But it wasn’t until bundles of documents were discovered last year in a Libyan government office abandoned when the rebels seized Tripoli that the extent of British complicity was revealed.

Senior figures from the Libyan Islamic Fighting Group including Abdelhakim Belhaj, currently military commander in the new Libyan regime, and Sami al-Saadi have issued a writ against former home secretary Jack Straw for rendering them to the Gadaffi government for torture back in 2004.

Deghayes’s detention was also justified on suspicion that he was a member of that group. He believes that what happened to them, and him, was part of a worldwide programme that must be exposed.

But the Justice and Security Bill with its secret courts, restrictions on disclosing documents and evidence to defendants and special advocates would almost certainly ensure that it never is.

Government documents state that in 2002 public opinion had “on the whole shown little concern about the welfare of British detainees or the legal terms of their detention.”

British society had decided that Arab lives were expendable in the war on terror. We believed that innocent people could never be accused of terrorism, stripped of their rights and left to rot in a foreign prison without the dignity of a fair trial.

Deghayes’s case gives the lie to that.

His father was a prominent lawyer murdered by the Gadaffi government in Libya.

Fearing for her children’s safety, his mother sought asylum in England. In 1994, after graduating from Wolverhampton University, Deghayes travelled in the Muslim world. He would have liked to return to Libya but it was too dangerous. He visited Malaysia, Pakistan and Afghanistan, where he met his wife.

Data block —
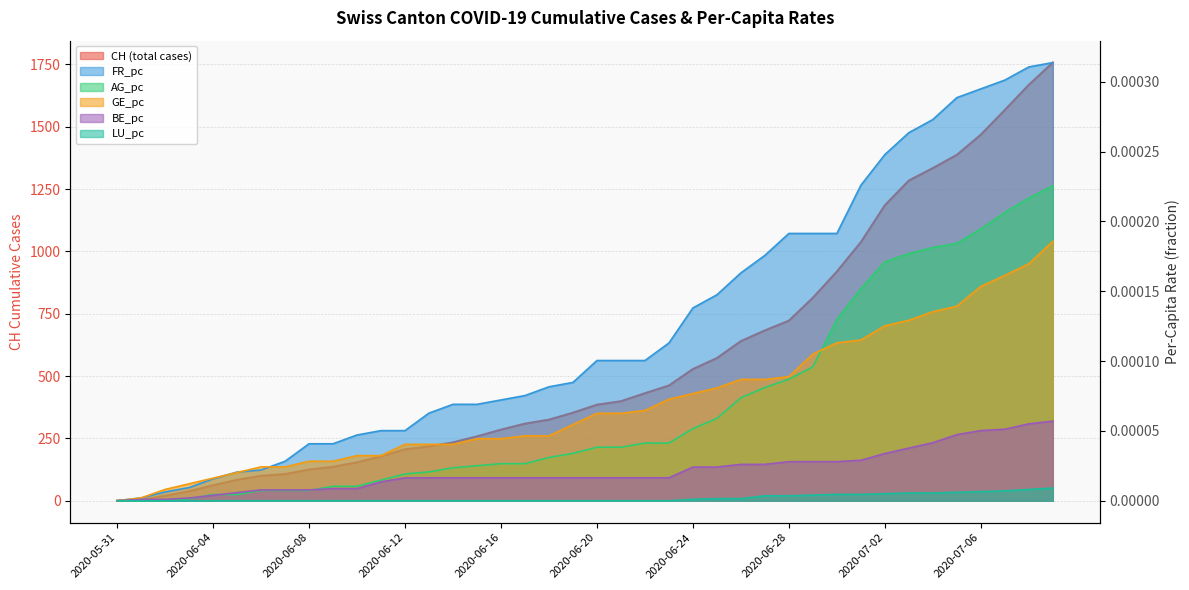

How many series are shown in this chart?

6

The task —
Carry on the Deghayes article, starting right after its final sentence. The data has no connection to the Deghayes article.

Exercise output —
“Afghanistan is really beautiful,” he recalls. “I loved my wife very much and I saw the people through her eyes.” They had a child. For a while, life was good.

When the US started bombing the country in 2001 Deghayes had to take his family to safety. They left Afghanistan for Pakistan.

But the US was paying a lot of money for Arabs living in Pakistan. He was picked up and entered the Kafkaesque system of detention and rendition.

“Many Arabs were living in Pakistan,” he says. “The Americans were paying money for each person that was handed over and the Pakistanis didn’t care. We were sold.

“We were locked up in a house and the Americans would come. We would be in chains and they would decide who to buy, who not to buy.

“It wasn’t slavery in the ordinary way but we were like slaves. There was this huge system of trade. The Americans would have to look at you first.

“If they rejected you the Pakistani government would come along and see if you were wanted elsewhere. All of it was paid for. We were like slaves, sold to Libya or Jordan… some ended up in Moroccan prisons to be tortured.”

Watching Spies, Lies and Libya at the Bradford launch was an emotional experience for Deghayes.

“The documentary makes me feel sad that these people and their children were handed to the Libyan government.

“When I was inside Guantanamo this was one of my biggest fears, when they said: ‘We will hand you back to Gadaffi and you will be tortured.’ They said that a lot.

“The people in Guantanamo were threatening us. Guantanamo itself is one of the worst torture places you can get but Libya is worse. That’s why they brought in the Libyan intelligence service in 2005.

“They would shock us under the stress position and expose us to really cold air. Then the Libyans would come in to shock us.”

But Deghayes worries that the sickening system could get worse. He notes that Britain was one country when he left and another when he got back.

“Liberty has been taken away from people step by step,” he says. “When I got back Britain had turned into a police state, with people under surveillance and stop-and-search systems. Muslims are suspects.”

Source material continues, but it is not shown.